Retype the records below exactly as they appear, but leave out any pictures.

RECORDS:
━━━━━━━━━━━━━━━━

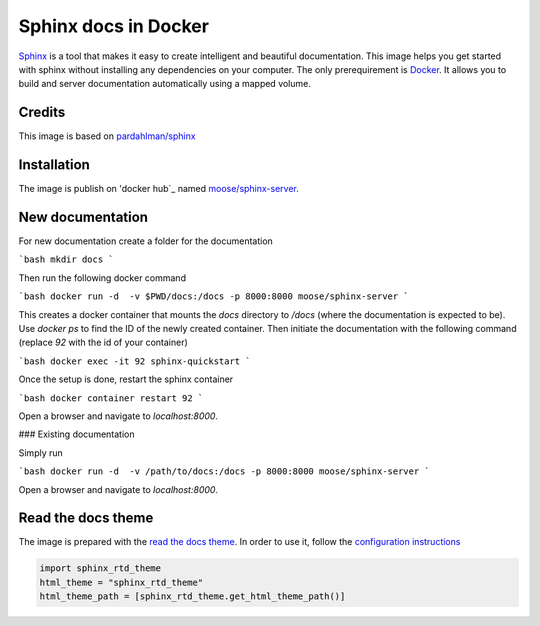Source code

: Sphinx docs in Docker
=====================

Sphinx_ is a tool that makes it easy to create intelligent and beautiful documentation. This image helps you get started with sphinx without installing any dependencies on your computer. The only prerequirement is Docker_. It allows you to build and server documentation automatically using a mapped volume.

Credits
-------

This image is based on `pardahlman/sphinx`_

Installation
------------

The image is publish on 'docker hub`_ named `moose/sphinx-server`_.

New documentation
-----------------

For new documentation create a folder for the documentation

```bash
mkdir docs
```

Then run the following docker command

```bash
docker run -d  -v $PWD/docs:/docs -p 8000:8000 moose/sphinx-server
```

This creates a docker container that mounts the `docs` directory to `/docs` (where the documentation is expected to be). Use `docker ps` to find the ID of the newly created container. Then initiate the documentation with the following command (replace `92` with the id of your container)

```bash
docker exec -it 92 sphinx-quickstart
```

Once the setup is done, restart the sphinx container

```bash
docker container restart 92
```

Open a browser and navigate to `localhost:8000`.

### Existing documentation

Simply run

```bash
docker run -d  -v /path/to/docs:/docs -p 8000:8000 moose/sphinx-server
```

Open a browser and navigate to `localhost:8000`.

Read the docs theme
-------------------

The image is prepared with the `read the docs theme`_. In order to use it, follow the `configuration instructions`_

.. code-block:: python

    import sphinx_rtd_theme
    html_theme = "sphinx_rtd_theme"
    html_theme_path = [sphinx_rtd_theme.get_html_theme_path()]


.. _sphinx: http://www.sphinx-doc.org/en/stable/
.. _docker: https://www.docker.com/
.. _`docker hub`: http://hub.docker.com/
.. _`moose/sphinx-server`: https://hub.docker.com/r/moose/sphinx-server/`
.. _`pardahlman/sphinx`: https://hub.docker.com/r/pardahlman/sphinx/
.. _`read the docs theme`: https://github.com/rtfd/sphinx_rtd_theme
.. _`configuration instructions`: https://github.com/rtfd/sphinx_rtd_theme#installation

━━━━━━━━━━━━━━━━

ANSWER TO THIS PROBLEM:
Source code

: Sphinx docs in Docker
=====================

Sphinx_ is a tool that makes it easy to create intelligent and beautiful documentation. This image helps you get started with sphinx without installing any dependencies on your computer. The only prerequirement is Docker_. It allows you to build and server documentation automatically using a mapped volume.

Credits
-------

This image is based on `pardahlman/sphinx`_

Installation
------------

The image is publish on 'docker hub`_ named `moose/sphinx-server`_.

New documentation
-----------------

For new documentation create a folder for the documentation

```bash
mkdir docs
```

Then run the following docker command

```bash
docker run -d  -v $PWD/docs:/docs -p 8000:8000 moose/sphinx-server
```

This creates a docker container that mounts the `docs` directory to `/docs` (where the documentation is expected to be). Use `docker ps` to find the ID of the newly created container. Then initiate the documentation with the following command (replace `92` with the id of your container)

```bash
docker exec -it 92 sphinx-quickstart
```

Once the setup is done, restart the sphinx container

```bash
docker container restart 92
```

Open a browser and navigate to `localhost:8000`.

### Existing documentation

Simply run

```bash
docker run -d  -v /path/to/docs:/docs -p 8000:8000 moose/sphinx-server
```

Open a browser and navigate to `localhost:8000`.

Read the docs theme
-------------------

The image is prepared with the `read the docs theme`_. In order to use it, follow the `configuration instructions`_

.. code-block:: python

    import sphinx_rtd_theme
    html_theme = "sphinx_rtd_theme"
    html_theme_path = [sphinx_rtd_theme.get_html_theme_path()]


.. _sphinx: http://www.sphinx-doc.org/en/stable/
.. _docker: https://www.docker.com/
.. _`docker hub`: http://hub.docker.com/
.. _`moose/sphinx-server`: https://hub.docker.com/r/moose/sphinx-server/`
.. _`pardahlman/sphinx`: https://hub.docker.com/r/pardahlman/sphinx/
.. _`read the docs theme`: https://github.com/rtfd/sphinx_rtd_theme
.. _`configuration instructions`: https://github.com/rtfd/sphinx_rtd_theme#installation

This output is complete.